Returning to the twin sisters comparison of Salt Lake City and the Dead Sea region, most compelling might be the fresh water lakes that are connected to hypersaline bodies of water, each with no outlet (or “dead”) coupled with the fact that both are fed by tributaries known as “The Jordan River”. Indeed, the contrast of this region compared to the others in country is stark and abrupt. This is desert as found in few other places on earth. Ask 100 people of their thoughts of Israel (or the Middle-East in general) and this is the picture they have in their minds. The region of the Jordan Valley is certainly arid and dry. Sites like Masada (a fabled defense location for the last of the Jews attempting to stave off Roman rule in the times shortly after Jesus Christ walked the land), Beit Shean with its Roman ruins (see below),

and Qumran (site of the found “Dead Sea Scrolls”) adorn hillsides while the Dead Sea looms nearby below each. The Dead Sea has become a draw for spa hounds worldwide. A float in this seemingly curative and revitalizing water is a must.

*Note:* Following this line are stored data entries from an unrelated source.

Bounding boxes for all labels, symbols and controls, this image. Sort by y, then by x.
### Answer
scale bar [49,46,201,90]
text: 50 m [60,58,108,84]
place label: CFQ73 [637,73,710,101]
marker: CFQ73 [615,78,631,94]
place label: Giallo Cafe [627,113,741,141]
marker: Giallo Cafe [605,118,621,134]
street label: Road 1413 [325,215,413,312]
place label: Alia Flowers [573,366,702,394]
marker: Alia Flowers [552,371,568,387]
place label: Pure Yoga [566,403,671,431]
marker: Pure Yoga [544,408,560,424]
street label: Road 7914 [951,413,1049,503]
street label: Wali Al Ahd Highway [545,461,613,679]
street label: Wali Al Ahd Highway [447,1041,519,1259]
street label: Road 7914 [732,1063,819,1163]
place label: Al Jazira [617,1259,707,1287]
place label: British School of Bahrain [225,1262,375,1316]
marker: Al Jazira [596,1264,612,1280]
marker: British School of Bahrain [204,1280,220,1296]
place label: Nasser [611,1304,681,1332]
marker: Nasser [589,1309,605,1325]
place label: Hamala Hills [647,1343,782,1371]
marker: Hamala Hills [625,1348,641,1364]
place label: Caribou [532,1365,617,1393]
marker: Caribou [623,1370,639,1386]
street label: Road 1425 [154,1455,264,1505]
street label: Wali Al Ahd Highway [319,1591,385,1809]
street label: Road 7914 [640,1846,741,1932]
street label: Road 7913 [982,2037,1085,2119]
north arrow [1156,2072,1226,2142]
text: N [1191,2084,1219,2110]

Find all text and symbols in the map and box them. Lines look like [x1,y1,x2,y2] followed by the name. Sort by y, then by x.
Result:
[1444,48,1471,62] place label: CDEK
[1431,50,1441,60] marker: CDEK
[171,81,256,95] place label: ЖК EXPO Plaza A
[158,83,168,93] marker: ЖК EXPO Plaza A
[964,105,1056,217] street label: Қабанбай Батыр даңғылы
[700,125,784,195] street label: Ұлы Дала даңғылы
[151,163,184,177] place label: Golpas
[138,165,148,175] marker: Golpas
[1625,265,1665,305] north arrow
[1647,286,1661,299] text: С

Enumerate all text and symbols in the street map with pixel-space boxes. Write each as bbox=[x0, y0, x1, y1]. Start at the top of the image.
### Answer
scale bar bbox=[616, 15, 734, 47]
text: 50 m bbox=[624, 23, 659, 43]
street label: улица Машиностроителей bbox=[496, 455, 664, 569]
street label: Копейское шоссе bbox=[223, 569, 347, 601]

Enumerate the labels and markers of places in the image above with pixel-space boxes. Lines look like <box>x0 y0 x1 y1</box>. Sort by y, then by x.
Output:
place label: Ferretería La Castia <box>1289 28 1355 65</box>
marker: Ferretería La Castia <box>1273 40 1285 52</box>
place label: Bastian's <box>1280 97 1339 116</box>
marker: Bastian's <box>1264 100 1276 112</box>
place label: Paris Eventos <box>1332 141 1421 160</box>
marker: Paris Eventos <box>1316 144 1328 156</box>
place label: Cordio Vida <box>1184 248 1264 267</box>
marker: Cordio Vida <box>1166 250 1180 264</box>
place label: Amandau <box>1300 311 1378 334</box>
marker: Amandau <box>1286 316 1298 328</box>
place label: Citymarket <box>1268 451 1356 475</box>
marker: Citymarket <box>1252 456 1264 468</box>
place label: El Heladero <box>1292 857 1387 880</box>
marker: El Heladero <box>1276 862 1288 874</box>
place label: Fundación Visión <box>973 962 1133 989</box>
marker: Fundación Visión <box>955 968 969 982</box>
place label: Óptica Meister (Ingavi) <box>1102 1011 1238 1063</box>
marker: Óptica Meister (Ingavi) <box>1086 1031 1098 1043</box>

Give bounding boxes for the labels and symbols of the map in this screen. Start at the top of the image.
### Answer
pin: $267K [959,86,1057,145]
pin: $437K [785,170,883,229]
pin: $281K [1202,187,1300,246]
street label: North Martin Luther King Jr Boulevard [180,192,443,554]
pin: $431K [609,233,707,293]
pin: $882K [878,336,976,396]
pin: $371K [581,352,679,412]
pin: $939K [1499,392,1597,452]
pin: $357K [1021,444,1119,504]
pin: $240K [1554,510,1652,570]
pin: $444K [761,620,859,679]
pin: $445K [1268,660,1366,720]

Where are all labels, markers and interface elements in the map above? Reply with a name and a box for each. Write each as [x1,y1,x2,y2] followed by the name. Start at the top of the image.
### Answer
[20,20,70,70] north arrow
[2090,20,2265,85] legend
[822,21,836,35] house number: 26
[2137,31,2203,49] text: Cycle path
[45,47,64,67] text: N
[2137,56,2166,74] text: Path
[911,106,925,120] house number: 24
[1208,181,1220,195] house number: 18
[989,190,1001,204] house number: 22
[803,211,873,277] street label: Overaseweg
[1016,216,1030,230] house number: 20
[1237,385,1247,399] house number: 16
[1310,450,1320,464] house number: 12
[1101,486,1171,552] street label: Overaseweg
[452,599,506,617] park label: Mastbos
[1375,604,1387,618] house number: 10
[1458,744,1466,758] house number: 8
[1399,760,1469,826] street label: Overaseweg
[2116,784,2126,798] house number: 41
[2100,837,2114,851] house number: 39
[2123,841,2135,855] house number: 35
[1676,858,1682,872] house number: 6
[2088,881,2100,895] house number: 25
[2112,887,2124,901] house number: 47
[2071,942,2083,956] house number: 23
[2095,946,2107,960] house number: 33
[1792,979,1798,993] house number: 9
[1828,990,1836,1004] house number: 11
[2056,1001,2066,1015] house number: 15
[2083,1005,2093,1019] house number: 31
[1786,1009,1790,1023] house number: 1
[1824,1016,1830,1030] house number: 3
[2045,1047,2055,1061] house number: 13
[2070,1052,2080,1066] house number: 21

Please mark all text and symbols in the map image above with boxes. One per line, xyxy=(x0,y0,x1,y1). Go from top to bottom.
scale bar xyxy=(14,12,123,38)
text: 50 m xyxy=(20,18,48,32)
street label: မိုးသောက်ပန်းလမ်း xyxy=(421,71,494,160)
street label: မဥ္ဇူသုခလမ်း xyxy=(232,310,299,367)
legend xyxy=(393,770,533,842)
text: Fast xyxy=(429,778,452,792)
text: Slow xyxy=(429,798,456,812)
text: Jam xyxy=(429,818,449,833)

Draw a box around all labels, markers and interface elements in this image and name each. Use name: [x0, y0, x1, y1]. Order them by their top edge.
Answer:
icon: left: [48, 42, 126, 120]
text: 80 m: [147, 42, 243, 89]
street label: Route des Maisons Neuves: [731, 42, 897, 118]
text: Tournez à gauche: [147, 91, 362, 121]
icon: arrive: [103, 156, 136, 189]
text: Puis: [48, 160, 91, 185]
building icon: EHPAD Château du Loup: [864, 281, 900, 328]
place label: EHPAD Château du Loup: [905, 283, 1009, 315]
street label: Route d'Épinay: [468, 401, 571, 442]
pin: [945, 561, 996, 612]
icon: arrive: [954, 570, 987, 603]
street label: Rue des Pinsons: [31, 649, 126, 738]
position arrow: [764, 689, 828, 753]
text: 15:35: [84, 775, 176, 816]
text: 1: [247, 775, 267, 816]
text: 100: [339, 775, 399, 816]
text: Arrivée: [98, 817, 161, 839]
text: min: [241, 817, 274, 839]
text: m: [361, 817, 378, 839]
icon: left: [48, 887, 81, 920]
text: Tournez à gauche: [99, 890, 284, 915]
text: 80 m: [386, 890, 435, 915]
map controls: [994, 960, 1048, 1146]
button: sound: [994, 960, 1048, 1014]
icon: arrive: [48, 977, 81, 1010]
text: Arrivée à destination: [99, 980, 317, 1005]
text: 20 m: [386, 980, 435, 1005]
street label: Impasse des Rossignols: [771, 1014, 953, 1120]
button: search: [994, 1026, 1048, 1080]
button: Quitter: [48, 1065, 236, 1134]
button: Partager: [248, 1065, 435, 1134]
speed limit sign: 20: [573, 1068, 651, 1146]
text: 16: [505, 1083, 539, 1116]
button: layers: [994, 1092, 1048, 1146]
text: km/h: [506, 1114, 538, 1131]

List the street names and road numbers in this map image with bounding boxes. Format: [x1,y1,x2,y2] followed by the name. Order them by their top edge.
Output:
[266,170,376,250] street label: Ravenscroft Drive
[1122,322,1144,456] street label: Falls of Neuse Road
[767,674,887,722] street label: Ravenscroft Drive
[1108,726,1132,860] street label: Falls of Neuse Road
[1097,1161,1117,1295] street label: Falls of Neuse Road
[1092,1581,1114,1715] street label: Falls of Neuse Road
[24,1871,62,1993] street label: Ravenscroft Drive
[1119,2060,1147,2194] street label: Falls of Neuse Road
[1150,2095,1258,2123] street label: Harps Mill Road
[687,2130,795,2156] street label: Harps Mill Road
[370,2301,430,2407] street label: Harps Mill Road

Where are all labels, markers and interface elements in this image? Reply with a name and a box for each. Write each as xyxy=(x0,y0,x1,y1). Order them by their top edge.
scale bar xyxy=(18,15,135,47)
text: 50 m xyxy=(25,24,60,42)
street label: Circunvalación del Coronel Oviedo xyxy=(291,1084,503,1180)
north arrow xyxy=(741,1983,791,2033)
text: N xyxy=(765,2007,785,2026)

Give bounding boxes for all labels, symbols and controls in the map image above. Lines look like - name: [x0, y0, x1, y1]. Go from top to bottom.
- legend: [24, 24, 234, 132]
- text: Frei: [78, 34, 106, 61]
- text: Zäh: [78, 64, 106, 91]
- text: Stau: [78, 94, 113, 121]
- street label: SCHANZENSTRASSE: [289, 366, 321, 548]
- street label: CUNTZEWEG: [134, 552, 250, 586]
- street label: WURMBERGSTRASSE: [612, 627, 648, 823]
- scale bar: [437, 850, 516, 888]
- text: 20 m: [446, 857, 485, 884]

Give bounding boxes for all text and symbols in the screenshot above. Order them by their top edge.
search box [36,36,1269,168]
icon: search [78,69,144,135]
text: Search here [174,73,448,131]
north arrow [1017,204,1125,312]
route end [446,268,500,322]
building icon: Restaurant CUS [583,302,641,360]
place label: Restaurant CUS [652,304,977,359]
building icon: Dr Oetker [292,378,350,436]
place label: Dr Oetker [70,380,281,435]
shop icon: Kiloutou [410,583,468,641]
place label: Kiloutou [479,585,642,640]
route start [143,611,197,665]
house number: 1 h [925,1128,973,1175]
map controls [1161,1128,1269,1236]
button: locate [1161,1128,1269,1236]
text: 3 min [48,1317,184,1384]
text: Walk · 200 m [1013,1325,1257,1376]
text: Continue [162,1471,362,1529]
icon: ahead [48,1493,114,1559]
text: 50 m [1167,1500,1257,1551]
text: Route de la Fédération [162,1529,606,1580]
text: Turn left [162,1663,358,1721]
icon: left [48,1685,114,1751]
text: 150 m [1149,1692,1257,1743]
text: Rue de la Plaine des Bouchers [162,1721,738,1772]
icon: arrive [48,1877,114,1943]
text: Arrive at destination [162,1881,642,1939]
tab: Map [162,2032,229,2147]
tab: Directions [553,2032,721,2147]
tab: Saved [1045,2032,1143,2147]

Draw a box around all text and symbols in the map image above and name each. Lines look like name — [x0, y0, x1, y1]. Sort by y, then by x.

City life mixed with religious and racial tensions is the unfortunate rap that has been affixed to Jerusalem in the state of Israel. The truth is far from those extremes on a day to day basis with the wonderful people you’ll meet and interact with while in this iconic city and country. That said, if the aforementioned tensions exist, Jerusalem is (and always has been) at its heart. Three of the world’s major religions trace their roots to this fortress in the “mountains”. Judaism, Christianity and Islam all trace this spot to their “Father Abraham” as the land given of God to him and his posterity.

In the “old city”, one could spend all day people-watching at the Western Wall (especially on a celebratory Sabbath Friday evening), become happily “lost” wandering and shopping in the streets of the Jewish or Muslim or Christian Quarters, or become engulfed in combing the fabled quarters for ancient history and remains. Atop all other options while in Jerusalem, as with most who come to these storied streets, Jerusalem is a magnet for people of faith. While in town, people of faith take time to reverence such sights as:

  • “The Temple Mount” (Mt. Moriah) which is also the location of Islamic holy shrines and mosques (The Dome of the Rock and Al Aqsa respectively).
  • Gethsemane, The Garden Tomb and The Church of the Holy Sepulchre (sacred locations to Christians worldwide as the locations of the suffering and salvation of Jesus Christ).
  • Hezekiah’s Tunnel (of Old Testament era fame) wherein water was brought into the city millennia ago.
  • Take in a modern concert at the Center for Near Eastern Studies (

Concert Tickets – BYU Jerusalem Center Tickets are free; however, you are invited to make a donation after each concert. Your entire donation is given to the performers

. . . and the list goes on and on . . .

Israel is like no other place I’ve been on earth. Its diversity of peoples, geographies, cultures, languages, foods and experiences seem never ending. Many feel this location to be the navel of the earth and it’s plain to see why. This land, considered holy by so many across the globe, is truly a “world apart”. Though it shares a geographical likeness with a modern sibling in Salt Lake City, Utah, it offers its own ancient and storied past with a host of regions and adventures that make it an obligatory destination for any serious traveler.